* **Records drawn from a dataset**
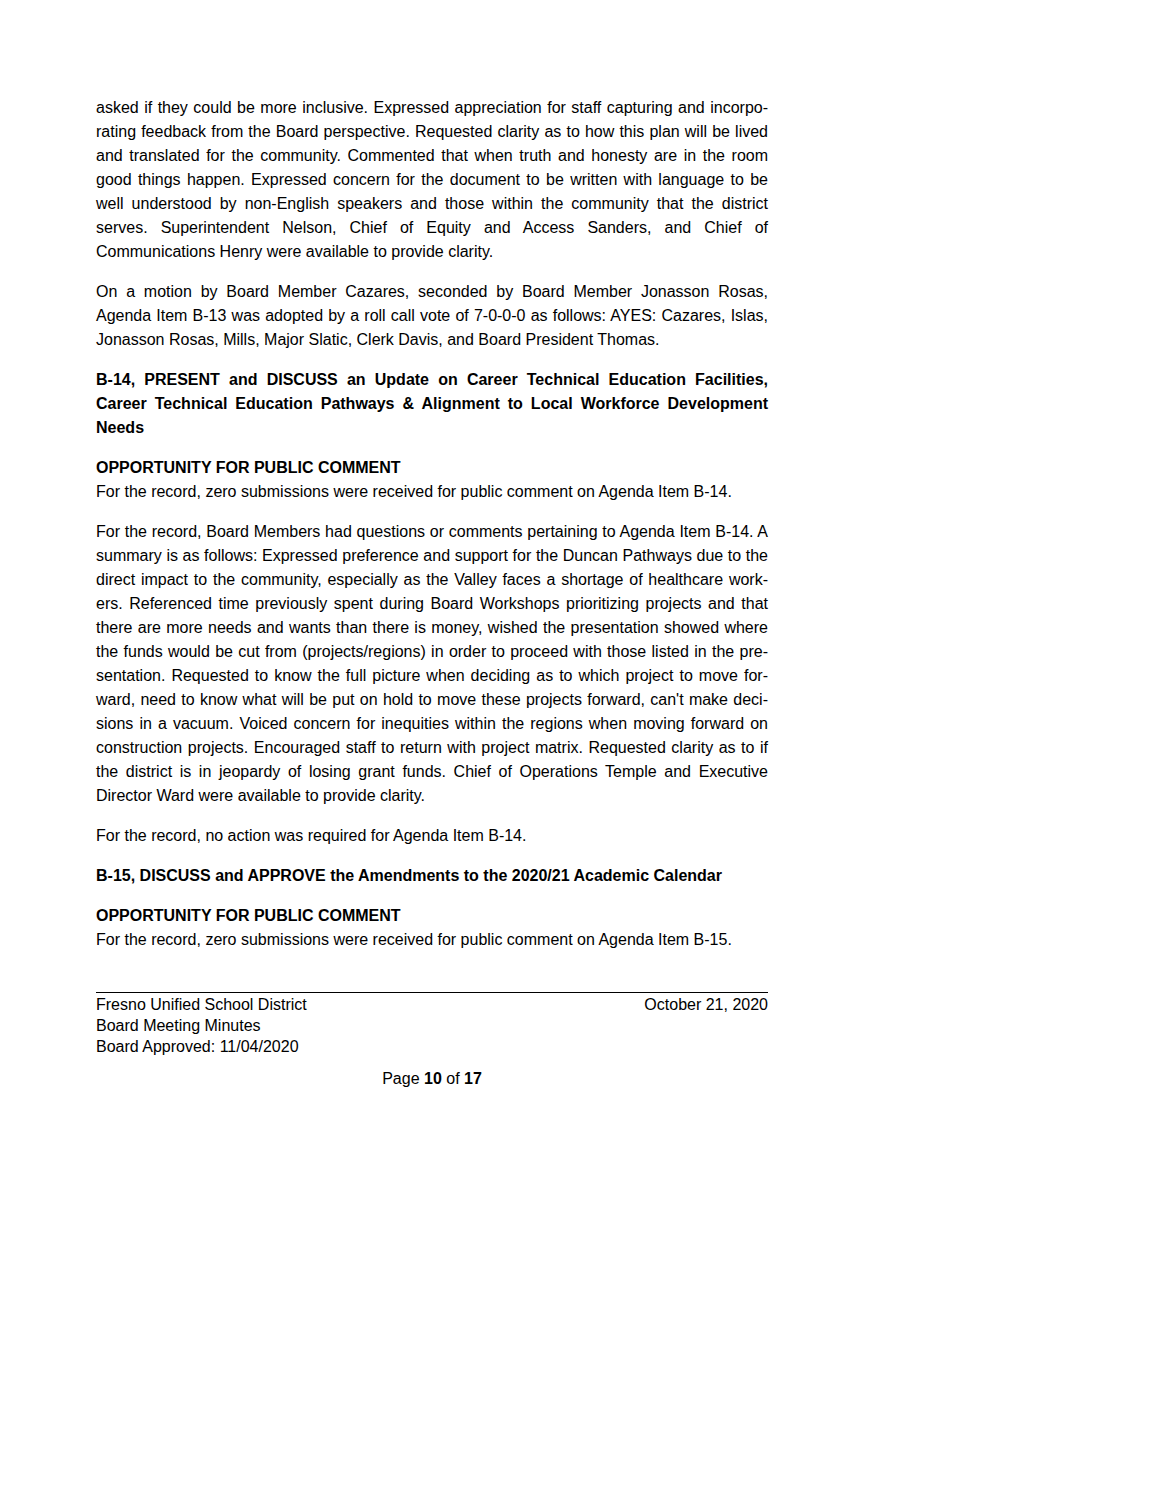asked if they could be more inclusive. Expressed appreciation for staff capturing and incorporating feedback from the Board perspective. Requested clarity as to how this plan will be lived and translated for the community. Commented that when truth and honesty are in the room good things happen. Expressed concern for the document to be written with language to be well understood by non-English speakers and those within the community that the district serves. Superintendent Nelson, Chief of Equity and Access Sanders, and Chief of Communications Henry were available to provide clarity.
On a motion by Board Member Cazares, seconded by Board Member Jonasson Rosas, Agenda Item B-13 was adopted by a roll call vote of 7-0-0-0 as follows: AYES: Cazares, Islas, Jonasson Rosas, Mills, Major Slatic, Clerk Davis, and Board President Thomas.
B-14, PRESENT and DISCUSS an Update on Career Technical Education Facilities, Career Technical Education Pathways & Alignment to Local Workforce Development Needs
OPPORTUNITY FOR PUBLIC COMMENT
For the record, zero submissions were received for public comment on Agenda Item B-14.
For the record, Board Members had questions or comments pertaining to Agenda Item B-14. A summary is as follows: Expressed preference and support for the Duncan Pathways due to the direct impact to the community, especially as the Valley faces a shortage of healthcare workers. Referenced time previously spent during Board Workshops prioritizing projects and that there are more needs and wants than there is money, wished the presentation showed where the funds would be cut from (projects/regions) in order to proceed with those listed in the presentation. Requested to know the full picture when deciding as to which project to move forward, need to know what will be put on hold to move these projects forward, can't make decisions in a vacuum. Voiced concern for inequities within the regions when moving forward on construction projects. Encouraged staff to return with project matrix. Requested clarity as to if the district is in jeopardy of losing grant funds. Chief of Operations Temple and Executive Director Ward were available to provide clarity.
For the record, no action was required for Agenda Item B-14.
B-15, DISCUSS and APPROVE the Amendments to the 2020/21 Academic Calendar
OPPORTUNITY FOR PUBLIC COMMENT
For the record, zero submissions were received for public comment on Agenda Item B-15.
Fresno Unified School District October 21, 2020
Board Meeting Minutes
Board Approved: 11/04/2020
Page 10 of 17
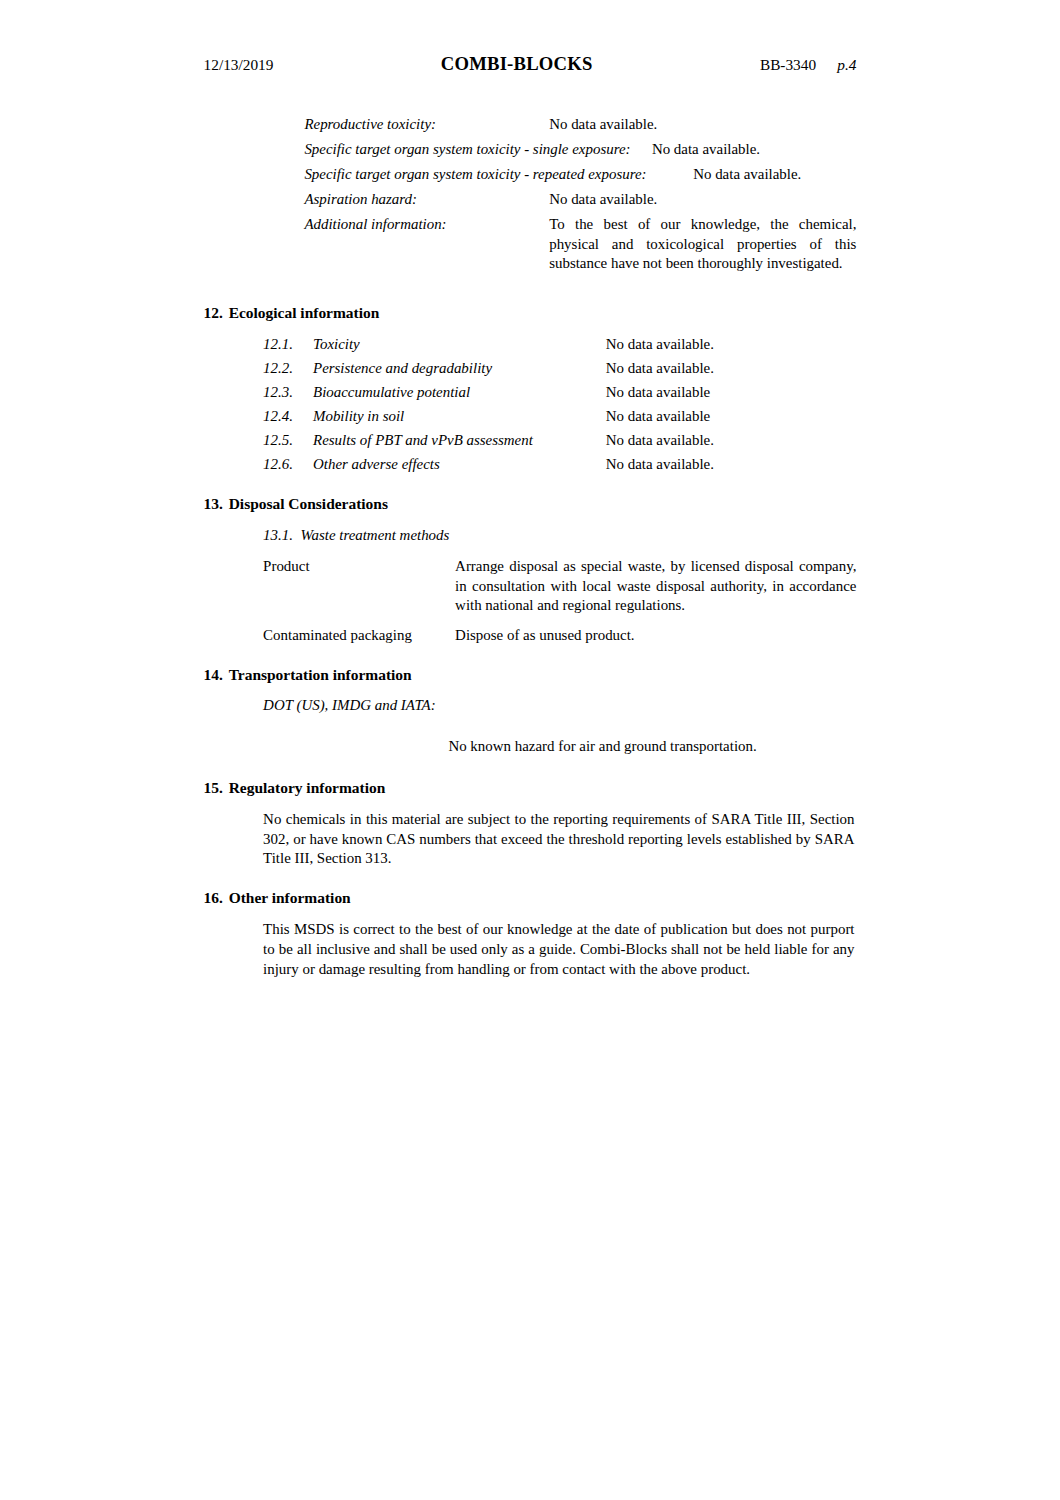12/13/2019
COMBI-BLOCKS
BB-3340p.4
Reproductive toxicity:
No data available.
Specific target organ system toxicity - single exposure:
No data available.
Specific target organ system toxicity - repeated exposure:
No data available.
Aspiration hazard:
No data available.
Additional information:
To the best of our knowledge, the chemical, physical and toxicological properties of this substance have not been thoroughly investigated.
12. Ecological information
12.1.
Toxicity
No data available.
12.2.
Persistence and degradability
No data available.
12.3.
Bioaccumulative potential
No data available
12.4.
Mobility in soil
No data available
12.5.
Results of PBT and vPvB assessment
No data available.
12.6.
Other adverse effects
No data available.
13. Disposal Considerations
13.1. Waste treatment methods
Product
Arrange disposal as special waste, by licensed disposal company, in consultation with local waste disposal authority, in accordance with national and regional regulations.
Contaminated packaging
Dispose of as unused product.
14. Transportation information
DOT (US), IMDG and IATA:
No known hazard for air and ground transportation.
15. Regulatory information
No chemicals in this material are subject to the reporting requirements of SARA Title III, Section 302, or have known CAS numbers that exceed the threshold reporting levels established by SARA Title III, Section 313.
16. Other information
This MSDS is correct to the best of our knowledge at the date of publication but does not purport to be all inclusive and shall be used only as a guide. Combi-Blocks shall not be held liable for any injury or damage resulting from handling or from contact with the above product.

* **What is needed**
Repeat every line above exactly, minus the pictures.

* **Answer box**
asked if they could be more inclusive. Expressed appreciation for staff capturing and incorporating feedback from the Board perspective. Requested clarity as to how this plan will be lived and translated for the community. Commented that when truth and honesty are in the room good things happen. Expressed concern for the document to be written with language to be well understood by non-English speakers and those within the community that the district serves. Superintendent Nelson, Chief of Equity and Access Sanders, and Chief of Communications Henry were available to provide clarity.
On a motion by Board Member Cazares, seconded by Board Member Jonasson Rosas, Agenda Item B-13 was adopted by a roll call vote of 7-0-0-0 as follows: AYES: Cazares, Islas, Jonasson Rosas, Mills, Major Slatic, Clerk Davis, and Board President Thomas.
B-14, PRESENT and DISCUSS an Update on Career Technical Education Facilities, Career Technical Education Pathways & Alignment to Local Workforce Development Needs
OPPORTUNITY FOR PUBLIC COMMENT
For the record, zero submissions were received for public comment on Agenda Item B-14.
For the record, Board Members had questions or comments pertaining to Agenda Item B-14. A summary is as follows: Expressed preference and support for the Duncan Pathways due to the direct impact to the community, especially as the Valley faces a shortage of healthcare workers. Referenced time previously spent during Board Workshops prioritizing projects and that there are more needs and wants than there is money, wished the presentation showed where the funds would be cut from (projects/regions) in order to proceed with those listed in the presentation. Requested to know the full picture when deciding as to which project to move forward, need to know what will be put on hold to move these projects forward, can't make decisions in a vacuum. Voiced concern for inequities within the regions when moving forward on construction projects. Encouraged staff to return with project matrix. Requested clarity as to if the district is in jeopardy of losing grant funds. Chief of Operations Temple and Executive Director Ward were available to provide clarity.
For the record, no action was required for Agenda Item B-14.
B-15, DISCUSS and APPROVE the Amendments to the 2020/21 Academic Calendar
OPPORTUNITY FOR PUBLIC COMMENT
For the record, zero submissions were received for public comment on Agenda Item B-15.
Fresno Unified School District October 21, 2020
Board Meeting Minutes
Board Approved: 11/04/2020
Page 10 of 17
12/13/2019
COMBI-BLOCKS
BB-3340p.4
Reproductive toxicity:
No data available.
Specific target organ system toxicity - single exposure:
No data available.
Specific target organ system toxicity - repeated exposure:
No data available.
Aspiration hazard:
No data available.
Additional information:
To the best of our knowledge, the chemical, physical and toxicological properties of this substance have not been thoroughly investigated.
12. Ecological information
12.1.
Toxicity
No data available.
12.2.
Persistence and degradability
No data available.
12.3.
Bioaccumulative potential
No data available
12.4.
Mobility in soil
No data available
12.5.
Results of PBT and vPvB assessment
No data available.
12.6.
Other adverse effects
No data available.
13. Disposal Considerations
13.1. Waste treatment methods
Product
Arrange disposal as special waste, by licensed disposal company, in consultation with local waste disposal authority, in accordance with national and regional regulations.
Contaminated packaging
Dispose of as unused product.
14. Transportation information
DOT (US), IMDG and IATA:
No known hazard for air and ground transportation.
15. Regulatory information
No chemicals in this material are subject to the reporting requirements of SARA Title III, Section 302, or have known CAS numbers that exceed the threshold reporting levels established by SARA Title III, Section 313.
16. Other information
This MSDS is correct to the best of our knowledge at the date of publication but does not purport to be all inclusive and shall be used only as a guide. Combi-Blocks shall not be held liable for any injury or damage resulting from handling or from contact with the above product.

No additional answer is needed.